The brilliant inventor, entrepreneur and author Ray Kurzweil has a new book coming out next month called The Singularity is Near. I have an advance copy of the book, and I guarantee you don't want to miss it.
A short essay in the current issue of Forbes Magazine gives a sample of Ray's thinking:
Artificial intelligence permeates our economy. It's what I define as "narrow" AI: machine intelligence that equals or exceeds human intelligence for specific tasks. Every time you send an e-mail or make a cell phone call, intelligent algorithms route the information. AI programs diagnose heart disease, fly and land airplanes, guide autonomous weapons, make automated investment decisions for a trillion dollars' worth of funds and guide industrial processes. These were all research projects a couple of decades ago. If all the intelligent software in the world were to suddenly stop functioning, modern civilization would grind to a halt.
He distinguishes between narrow and strong AI:
So what are the prospects for "strong" AI, which I describe as machine intelligence with the full range of human intelligence? We can meet the hardware requirements. I figure we need about 10 quadrillion calculations a second to provide a functional equivalent to all the regions of the brain. IBM's Blue Gene/L computer is already at 100 trillion. If we plug in the semiconductor industry's projections, we can see that 10 quadrillion calculations a second will be available for $1,000 by around 2020.
Of course, if bottom-up molecular manufacturing is achieved before 2020, then we could have computer power that will leave these projections in the dust.
But there is another type of superintelligence to be considered: the combination of humans and machines -- not necessarily in the science fiction style of a direct physical merging (although that already is becoming science fact), but in the increasingly close interaction between humans and computers.
Ray Kurzweil says:
Machines can now far exceed human capabilities at such tasks as logical analysis and searching through vast databases. A couple of minutes spent with Google demonstrates that superiority.
I am reminded of a section from Vernor Vinge's famous 1993 paper on The Singularity, where he writes:
When people speak of creating superhumanly intelligent beings, they are usually imagining an AI project. But as I noted at the beginning of this paper, there are other paths to superhumanity. Computer networks and human-computer interfaces seem more mundane than AI, and yet they could lead to the Singularity. I call this contrasting approach Intelligence Amplification (IA).
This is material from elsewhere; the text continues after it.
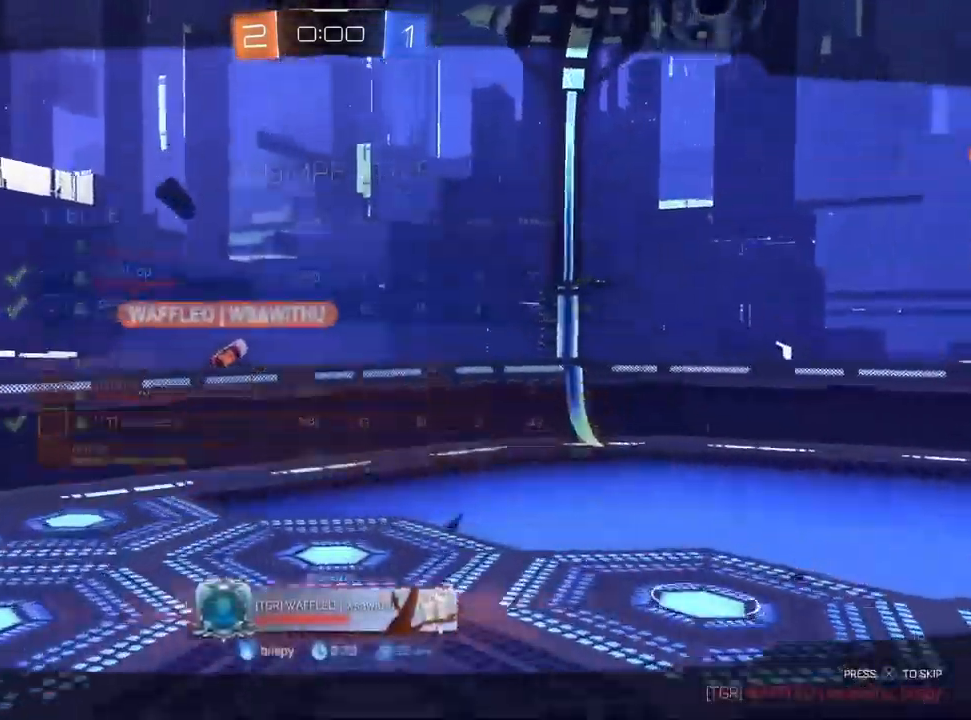
{"dt_ms": 500, "buttons": [], "left_stick": "center", "right_stick": "center", "events": []}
IA is something that is proceeding very naturally, in most cases not even recognized by its developers for what it is. But every time our ability to access information and to communicate it to others is improved, in some sense we have achieved an increase over natural intelligence. Even now, the team of a PhD human and good computer workstation (even an off-net workstation!) could probably max any written intelligence test in existence.
Vinge wrote this prior to the explosion of the World Wide Web, which recently has been described as "a planet-sized computer...comparable in complexity to a human brain."
If it was true in 1993 that the combination of "a PhD human and good computer" could ace any intelligence test ever devised, imagine how much more true it is today. It would not surprise me if there were high school students, or even younger kids, who could do the same thing, teamed up with the intelligence amplification of the Web.
We're already a lot smarter than we realize, and the upward curve is sharpening.